Lucas 24 — Comentário Evangélico

Lucas 24

24:1-12 Os quatro evangelhos concordam sobre um detalhe vital a respeito da prisão, julgamento, crucificação e ressurreição de Jesus: as mulheres estavam presentes. Detalhes sobre sua presença podem variar de um evangelho para o outro, incluindo, por exemplo, quantas mulheres estavam no sepulcro, quem as saudou no sepulcro e como elas responderam ao que viram e ouviram, mas a presença feminina é uma constante. Essas mulheres independentes e motivadas são tanto as primeiras testemunhas da ressurreição como as primeiras missionárias da igreja.
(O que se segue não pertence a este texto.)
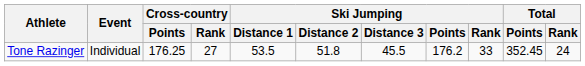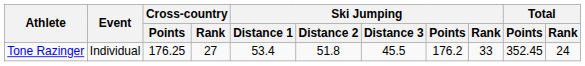Tone Razinger | Ski Jumping / Distance 1: 53.5 -> 53.4
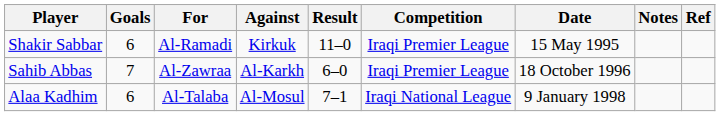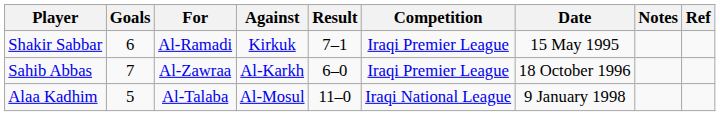Shakir Sabbar | Result: 11–0 -> 7–1
Alaa Kadhim | Goals: 6 -> 5
Alaa Kadhim | Result: 7–1 -> 11–0
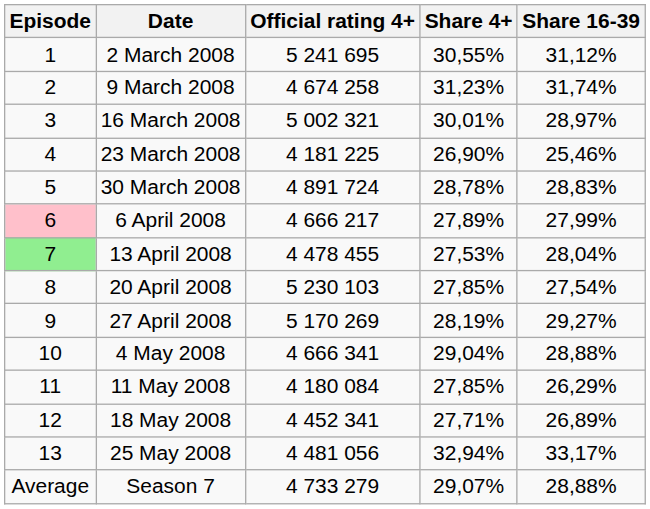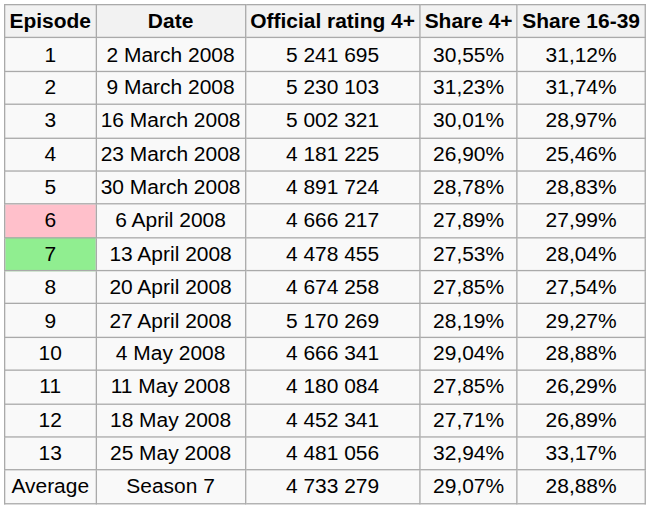9 March 2008 | Official rating 4+: 4 674 258 -> 5 230 103
20 April 2008 | Official rating 4+: 5 230 103 -> 4 674 258
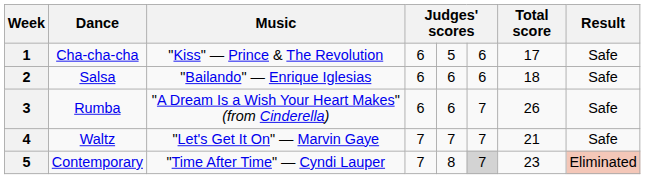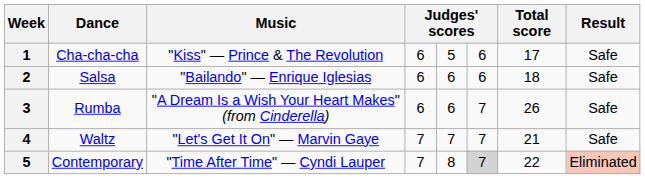Contemporary | Total score: 23 -> 22
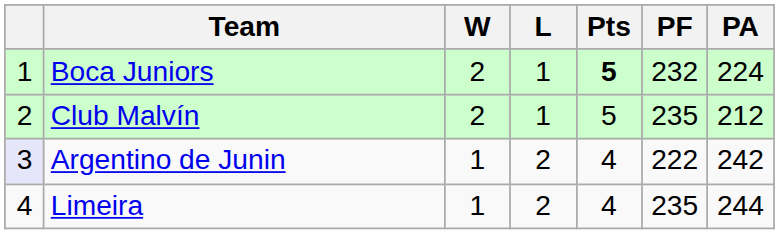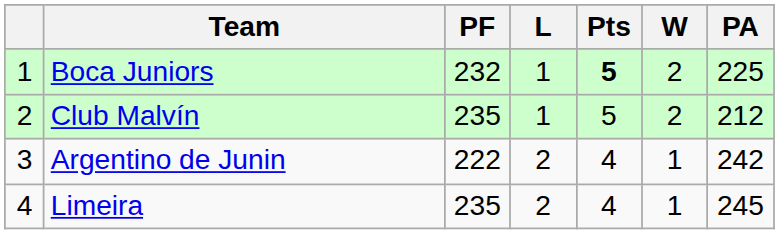columns swapped: W <-> PF
Boca Juniors | PA: 224 -> 225
Argentino de Junin | column 1: lavender background -> no background
Limeira | PA: 244 -> 245
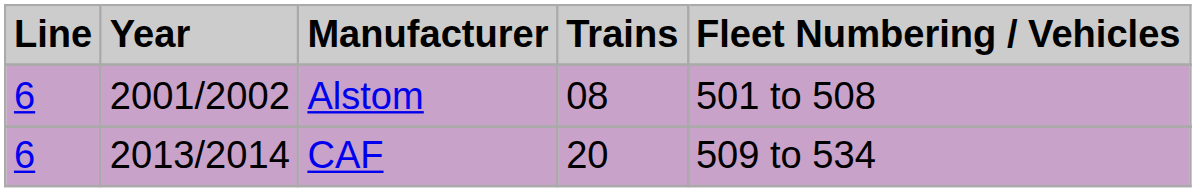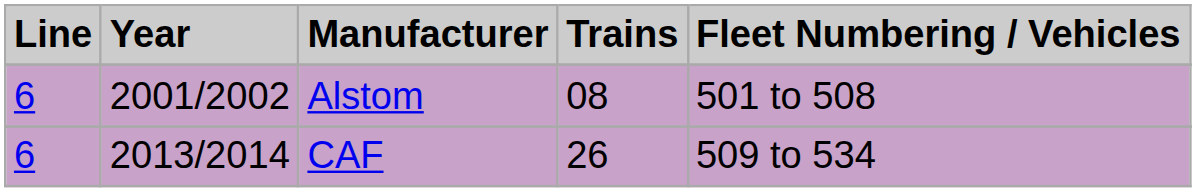CAF | Trains: 20 -> 26
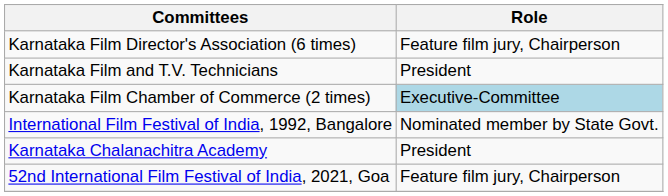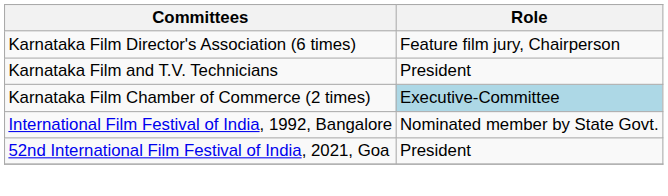- row: Karnataka Chalanachitra Academy | President
52nd International Film Festival of India, 2021, Goa | Role: Feature film jury, Chairperson -> President
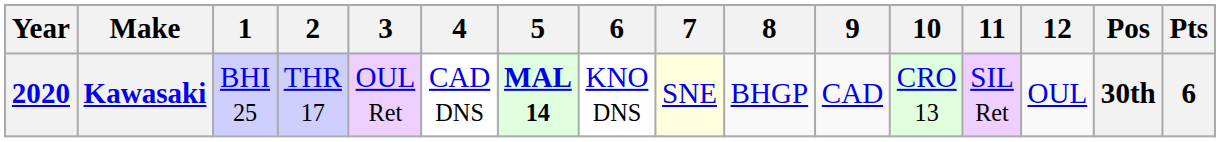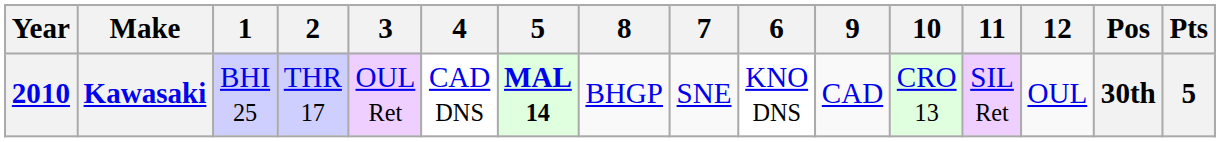columns swapped: 6 <-> 8
Kawasaki | Year: 2020 -> 2010
Kawasaki | 7: lightyellow background -> no background
Kawasaki | Pts: 6 -> 5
A história das mulheres diante do túmulo de Jesus começa com uma pergunta: “Quem nos removerá a pedra da entrada do túmulo?” (Mc 16:3). As mulheres ainda hoje continuam fazendo a mesma pergunta quando enfrentam os muitos obstáculos colocados em seu caminho. Contudo, ao recordar a experiência da ressurreição, elas relembram que apenas a fé em Jesus Cristo será capaz de remover as pedras que impedem sua completa obtenção de humanidade e dignidade.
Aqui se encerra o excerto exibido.